Your assignment: Return, from the data that follows, each line that holds the word "tryton".

Entries taken from a collection:
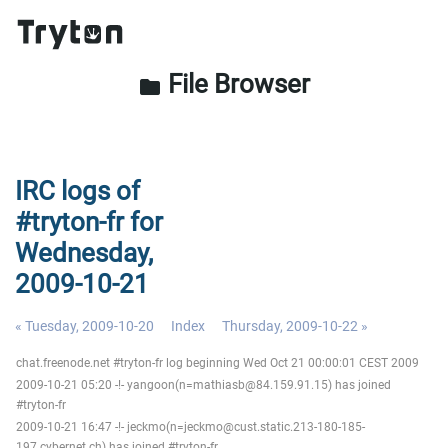
File Browser
folder
IRC logs of
#tryton-fr for
Wednesday,
2009-10-21
« Tuesday, 2009-10-20
Index
Thursday, 2009-10-22 »
chat.freenode.net #tryton-fr log beginning Wed Oct 21 00:00:01 CEST 2009
2009-10-21 05:20 -!- yangoon(n=mathiasb@84.159.91.15) has joined
#tryton-fr
2009-10-21 16:47 -!- jeckmo(n=jeckmo@cust.static.213-180-185-
197.cybernet.ch) has joined #tryton-fr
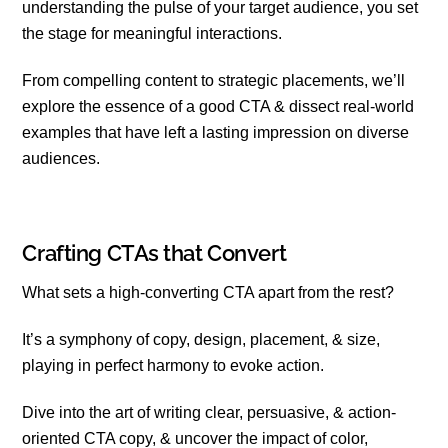
understanding the pulse of your target audience, you set
the stage for meaningful interactions.
From compelling content to strategic placements, we’ll
explore the essence of a good CTA & dissect real-world
examples that have left a lasting impression on diverse
audiences.
Crafting CTAs that Convert
What sets a high-converting CTA apart from the rest?
It’s a symphony of copy, design, placement, & size,
playing in perfect harmony to evoke action.
Dive into the art of writing clear, persuasive, & action-
oriented CTA copy, & uncover the impact of color,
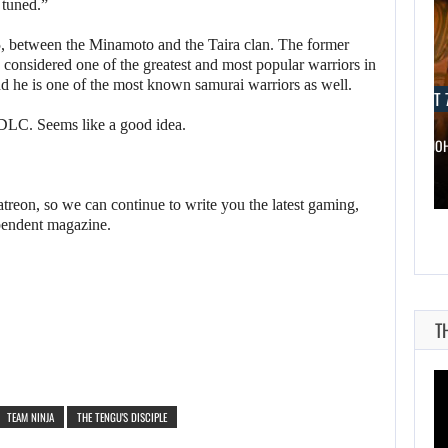
 tuned.”
, between the Minamoto and the Taira clan. The former
onsidered one of the greatest and most popular warriors in
nd he is one of the most known samurai warriors as well.
AUGUST 7, 2026
AUGUST 7
 DLC. Seems like a good idea.
WONKA 2 HAS BEEN DELAYED…
DWAYNE JO
reon, so we can continue to write you the latest gaming,
pendent magazine.
T
TEAM NINJA
THE TENGU'S DISCIPLE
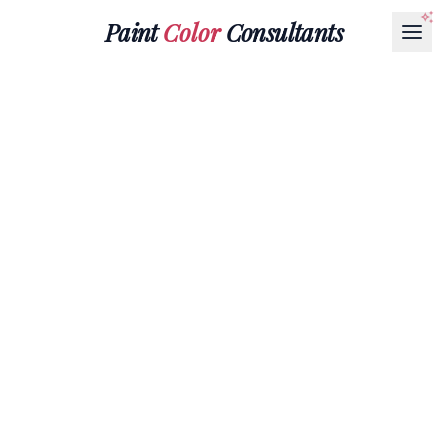
Paint
Color
Consultants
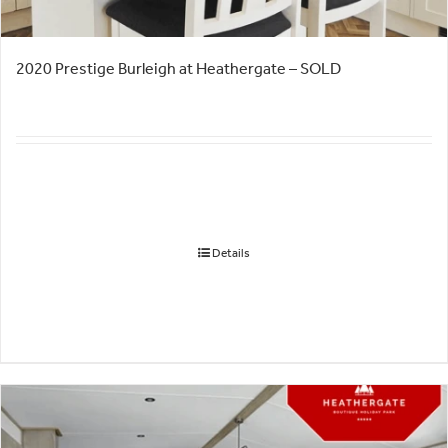
2020 Prestige Burleigh at Heathergate – SOLD
Details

Response for this exercise:
#tryton-fr for
chat.freenode.net #tryton-fr log beginning Wed Oct 21 00:00:01 CEST 2009
#tryton-fr
197.cybernet.ch) has joined #tryton-fr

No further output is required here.